Sister Alma Rose surprises me on a daily basis. Hourly. By the minute, even, as in the case of Mrs. Ebenezer Grippe (which rhymes with trip, not with trippy, which Mrs. Grippe definitely is, in her austere and haughty way).
Having known Sister Alma Rose all my life, I saw her first as God’s right hand—as near perfection as might be possible for a great sequoia of a woman possessing apparently infinite patience, wisdom, compassion, and authority, and a comfortable quirkiness—her saving grace when it came to befriending small children, who might otherwise have found her a bit frightening.
As it was, by the age of seven or eight I was more often to be found on Sister Alma Rose’s grass-green porch, which wraps around her hilltop farmhouse like a woolen shawl on a winter night, than in my own home across the road. I went to my parents with cuts and scrapes and scratchy throats and runny noses, which they attended to with skill and love and a great many hugs and kisses. I went to Sister Alma Rose with wounds of the heart and yearnings of the spirit—existential growing pains unusual in one so young, I can see now. My parents and Sister Alma Rose behaved as if nothing were more natural than a first-grader’s proposing to become a Roman Catholic because her Presbyterian church had lost all reverence for the sacred and the mystical.
“The Prethbyterians,” I scornfully declared, not having learned to honor people’s chosen paths as different routes to the same destination; also not having learned to pronounce my esses, “treat God ath if he were a conthept, like Open Marriage or being a Whig.” Certainly I understood nothing of Whiggism and less than nothing of Open Marriage, but I knew my Presbyterians (who were typified by Mrs. Ebenezer Grippe) and they were a cynical lot. And the surprise was that Sister Alma Rose seemed to agree with me and offered a parody of Mrs. Ebenezer Grippe and her ilk in church saying the Lord’s Prayer, which clunked along like a wagon that got mired in mud at the end of each phrase:
Our FATH-er [pause],
who art in HEAV-en [longer pause, during which certain women ungently pinch or poke their spouses, occasionally rousing them to at least the appearance of paying attention],
hallowed-be-thy-name [or its alternative rendering, hollowed-be-thy-name; rushing here, momentum all but lost, bodies slackening as if in mute suggestion to the prayer leader that praying, even by rote, is well and good in moderation but enough is, after all, enough, and besides, the next part is unpalatable to hardworking, self-made men and women. But the prayer leader has a job to do and trudges gamely on like someone drained of energy after mowing half the lawn and finishing by sheer willpower].
Thy kingdom COME [full stop. Are we done yet?],
thy-will-be-done [mumbled in a hurry lest God hear and understand what the reluctant petitioner has said and, worse yet, identify the individual pray-ers and take them at their word, plucking them straightaway out of their comfortable four-bedroom homes, newly roofed and painted, water heaters recently replaced, brick patios with propane barbecues installed, and setting them down in vermin- and disease-infested refugee camps]…
on Earth, as it is in Heaven [absently, having forgotten the topic and becoming aware of a nagging pain in the lower back].

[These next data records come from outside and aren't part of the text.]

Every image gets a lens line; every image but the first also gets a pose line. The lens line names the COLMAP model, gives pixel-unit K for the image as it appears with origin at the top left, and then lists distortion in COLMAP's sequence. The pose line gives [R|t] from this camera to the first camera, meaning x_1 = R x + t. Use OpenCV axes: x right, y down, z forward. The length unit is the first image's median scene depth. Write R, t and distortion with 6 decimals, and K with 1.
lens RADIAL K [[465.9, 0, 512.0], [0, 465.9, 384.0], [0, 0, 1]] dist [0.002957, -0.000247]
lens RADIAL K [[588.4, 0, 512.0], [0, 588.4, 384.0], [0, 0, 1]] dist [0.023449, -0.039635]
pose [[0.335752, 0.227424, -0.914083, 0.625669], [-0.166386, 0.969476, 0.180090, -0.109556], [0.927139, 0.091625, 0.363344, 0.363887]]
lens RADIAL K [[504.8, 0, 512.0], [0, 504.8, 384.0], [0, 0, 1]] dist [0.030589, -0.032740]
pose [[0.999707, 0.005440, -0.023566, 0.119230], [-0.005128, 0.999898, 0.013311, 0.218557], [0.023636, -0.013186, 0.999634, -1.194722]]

Give us this day our daily bread [with new robustness, since everybody knows what it means and likes to ask God for stuff, which must be okay because Jesus sanctions it, right here, right now, in his own prayer],
and forgive us our tresspasses [or debts. Now here the congregation divides, because there are those who know they’ve been bad and genuinely want forgiveness, and there are the others, who are pretty sure they haven’t done anything wrong, or at least anything that everybody else wouldn’t do in the same situation, such as not reporting the receipt of cash payments on their income-tax returns… and still others, whose minds have long since fled the sanctuary and are wondering if they remembered to thaw the chicken or who just really have to pee],
as we forgive those who have trespassed against us [or our debtors, and either way, this can’t be done in an offhand, Sunday-morning-prayer sort of way, because some things just stick in our craw—and what, exactly, is a craw? Is it that place in the throat where a shallow cough starts? And should I take the trouble now to forgive my mother-in-law for never having warmed up to me, when she’ll just keep dissing my housekeeping and criticizing my children? Can’t I wait until she’s done being an old snipe once and for all, and do one big, overarching forgiveness?].

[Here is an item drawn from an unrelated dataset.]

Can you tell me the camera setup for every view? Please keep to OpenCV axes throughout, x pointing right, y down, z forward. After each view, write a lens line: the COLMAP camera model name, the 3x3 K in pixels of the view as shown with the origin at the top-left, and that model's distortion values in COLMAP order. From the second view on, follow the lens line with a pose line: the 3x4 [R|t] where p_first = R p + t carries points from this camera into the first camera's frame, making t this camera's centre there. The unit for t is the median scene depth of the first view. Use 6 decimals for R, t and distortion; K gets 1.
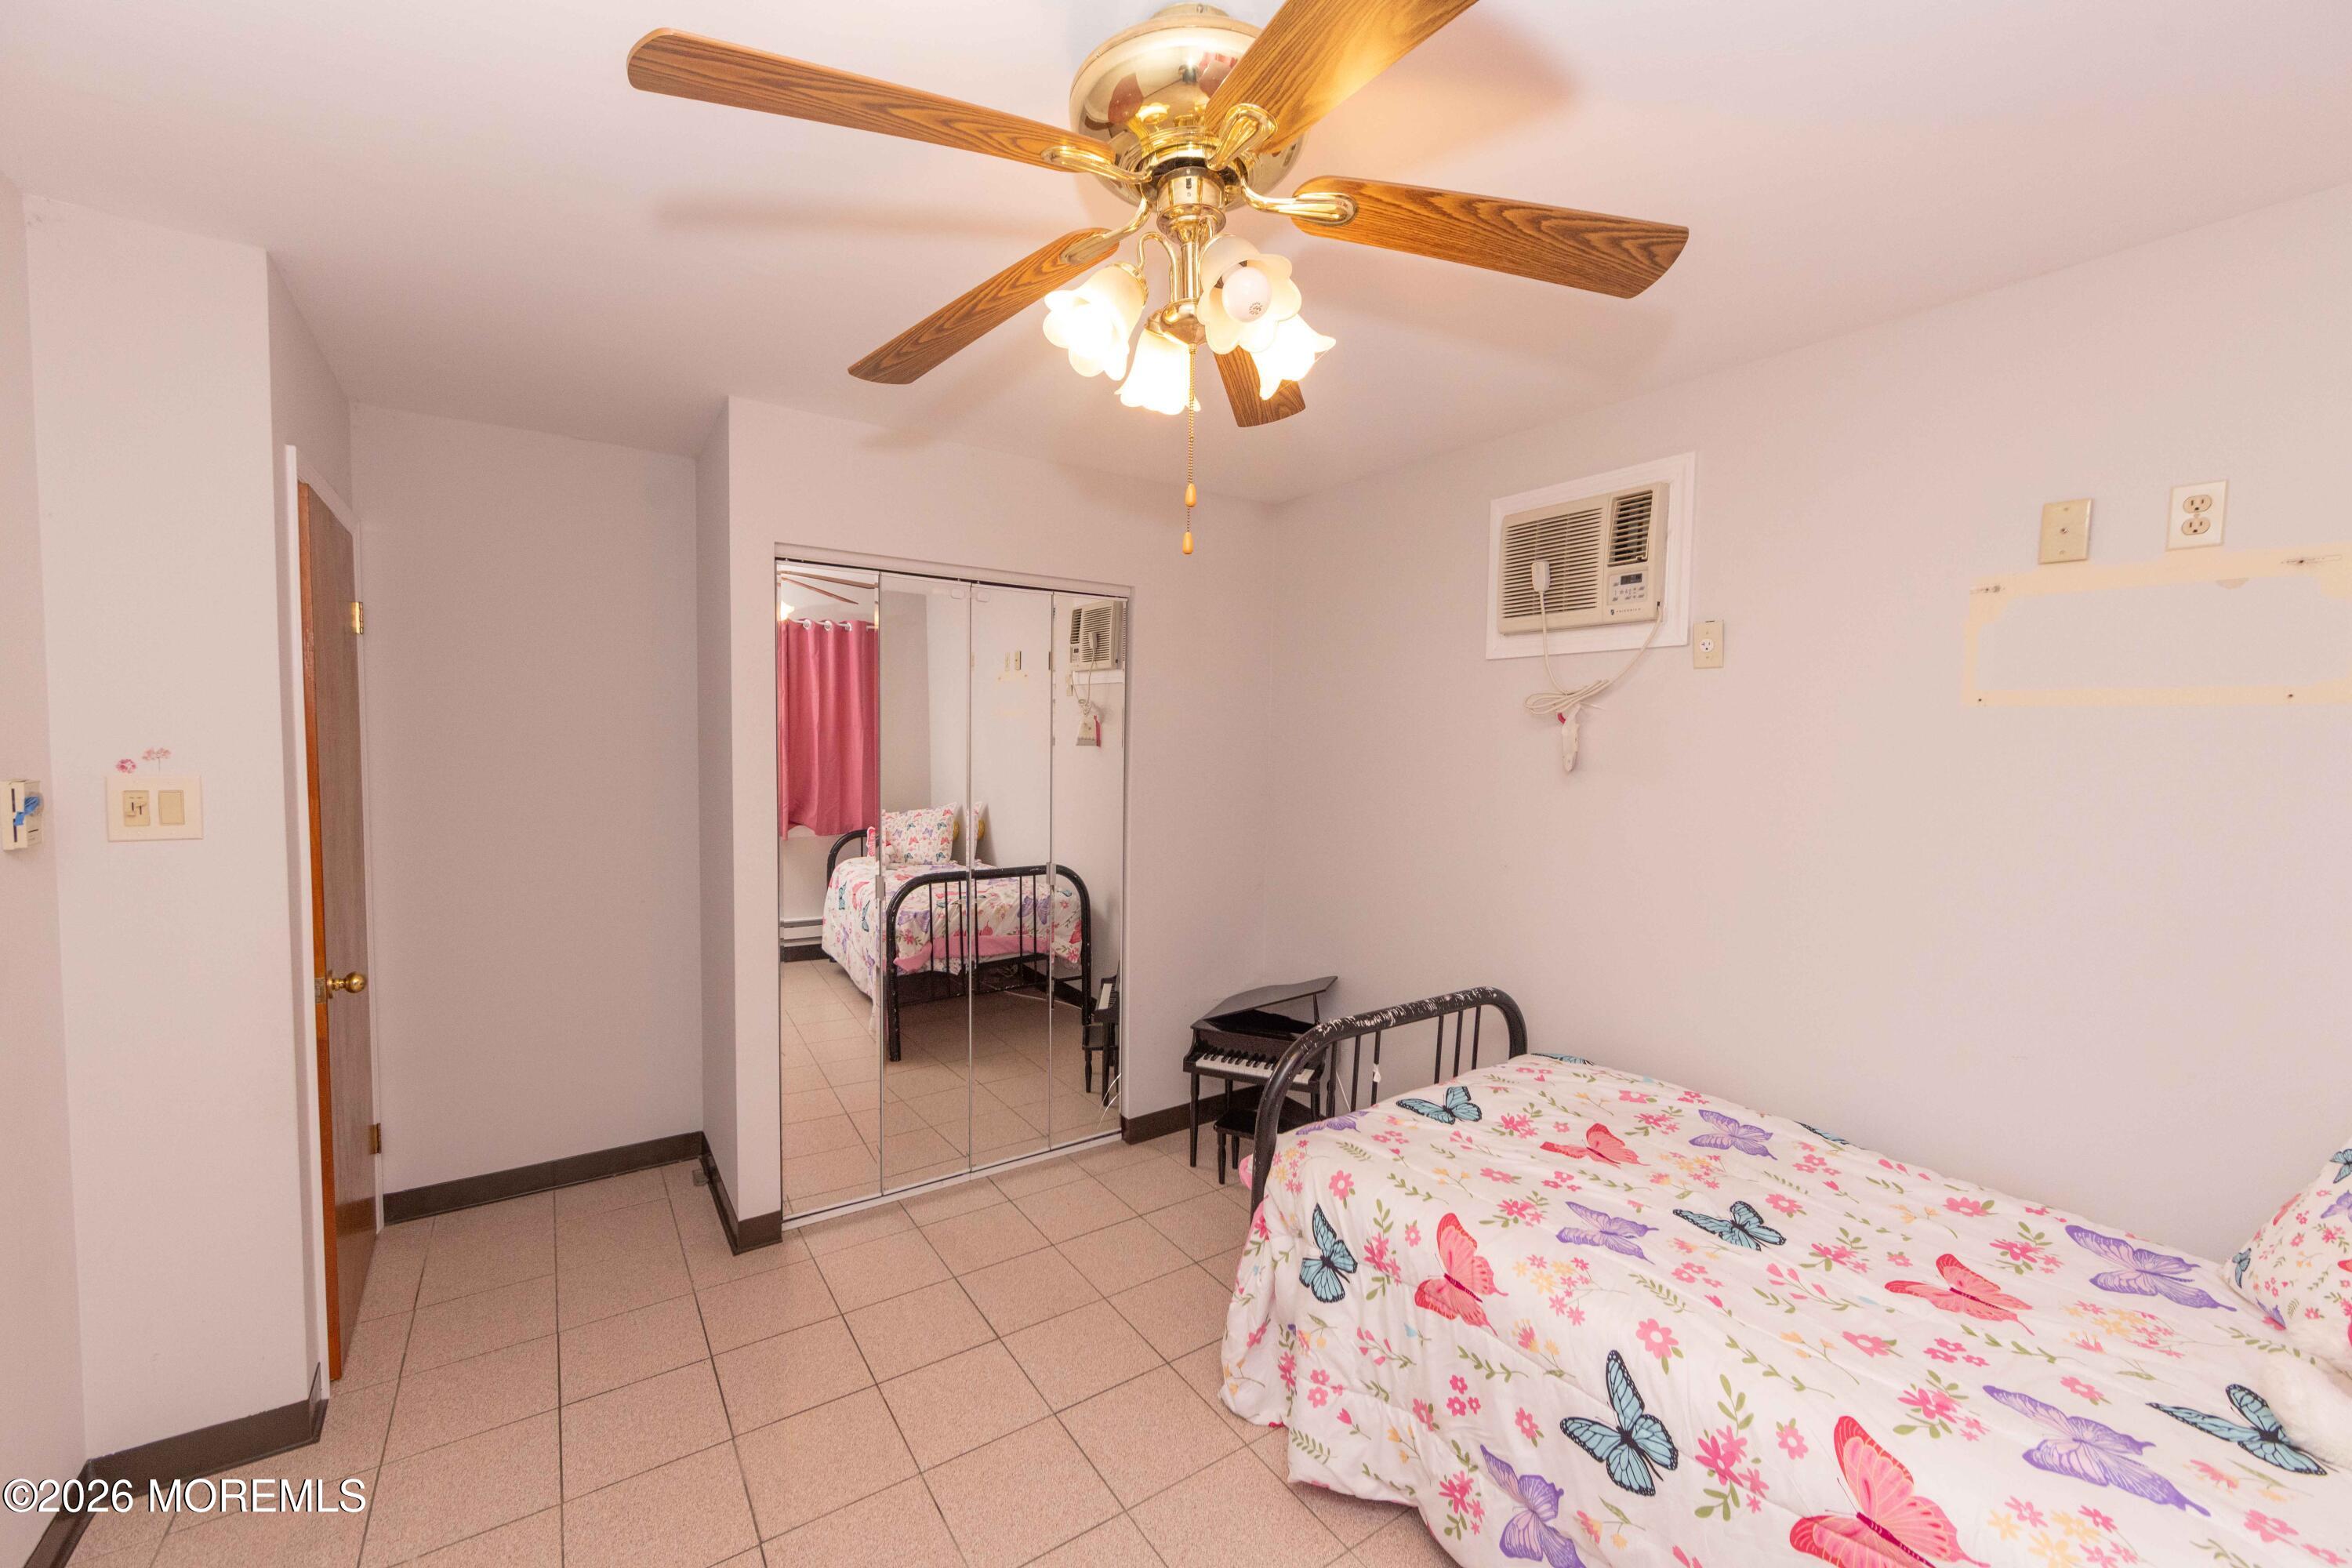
lens RADIAL K [[914.6, 0, 1174.9], [0, 914.6, 790.9], [0, 0, 1]] dist [-0.007309, 0.000168]
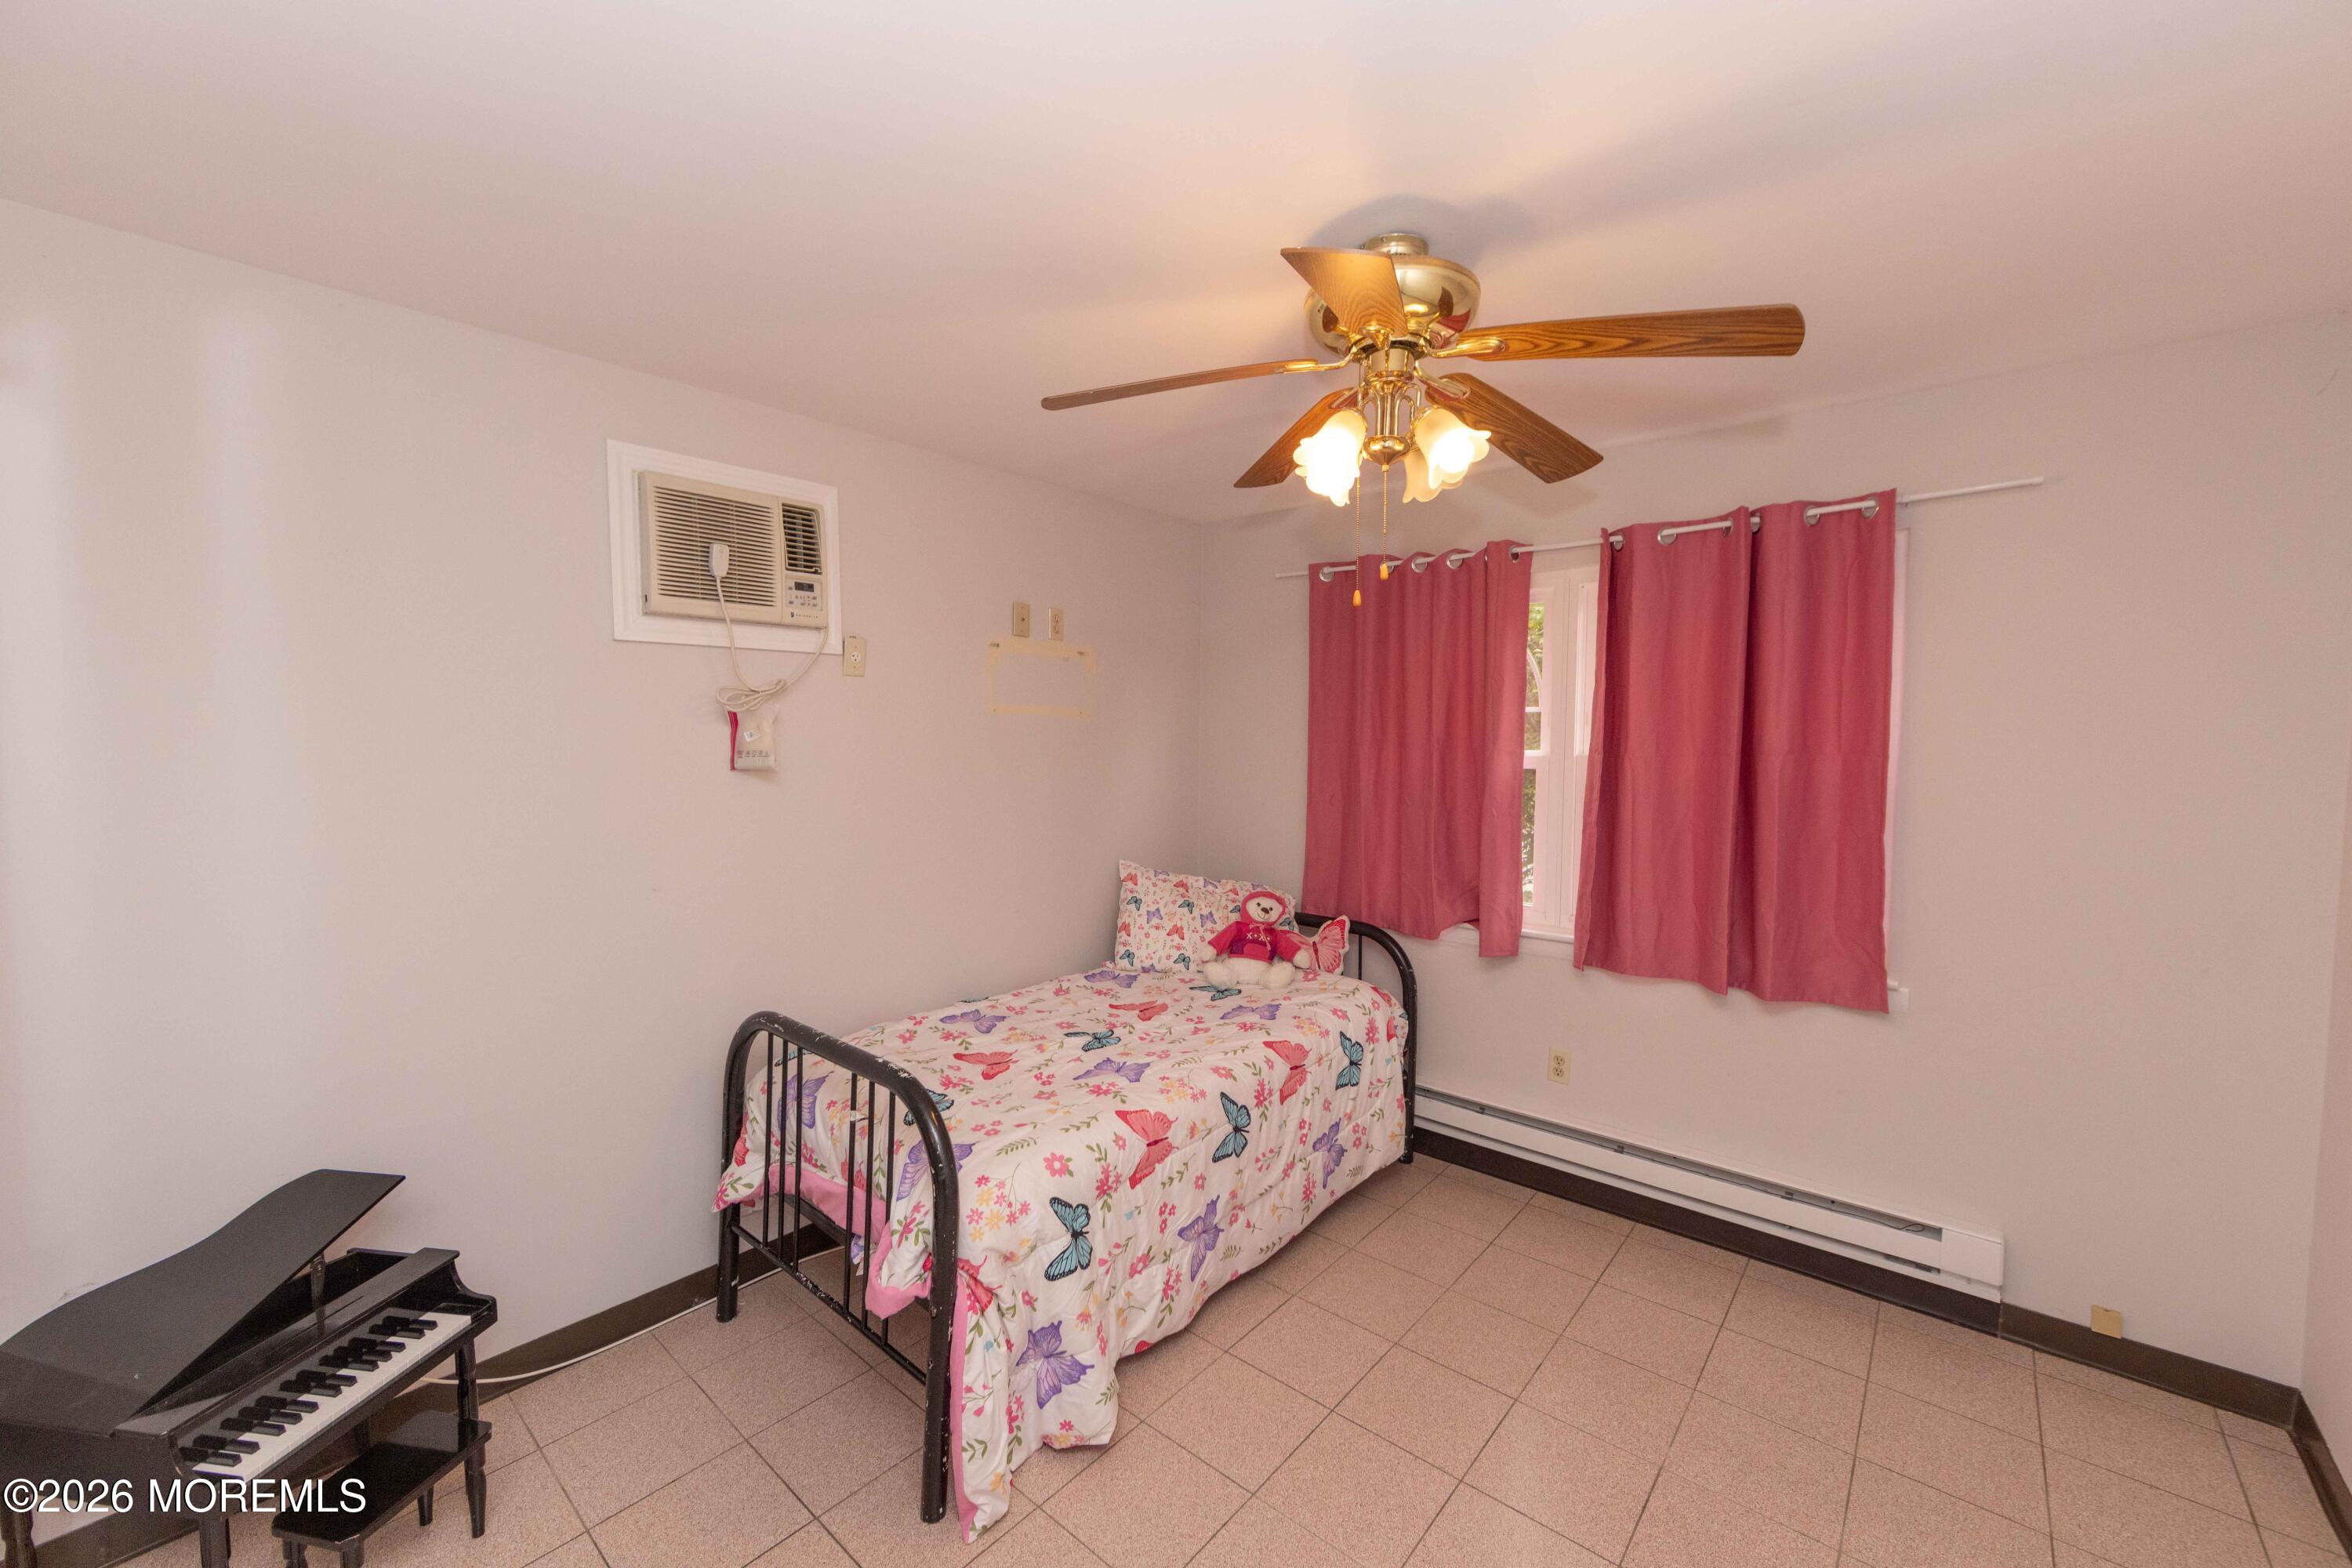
lens RADIAL K [[914.6, 0, 1178.8], [0, 914.6, 780.5], [0, 0, 1]] dist [-0.007309, 0.000168]
pose [[-0.261013, -0.064963, 0.963147, -0.838957], [0.049599, 0.995513, 0.080587, -0.089073], [-0.964060, 0.068805, -0.256620, 1.099343]]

And lead us not into temptation [which we have never understood, because isn’t it God’s job to shoo us away from temptation, and if God doesn’t do his job, then is it our fault if we eat an entire pineapple upside-down cake meant for the potluck supper and take a bag of doughnuts instead?]…
but deliver us from evil [resoundingly, because that’s one we can all get behind]…
for thine is the kingdom, and the power, and the glory forever [spoken fervently, and a little louder, because (a) the prayer is all but over and (b) we are aware that we have been less than attentive throughout and want to make up for it with this final burst of piety].
Amen [Omigosh, is that my cell phone that’s cheeping?].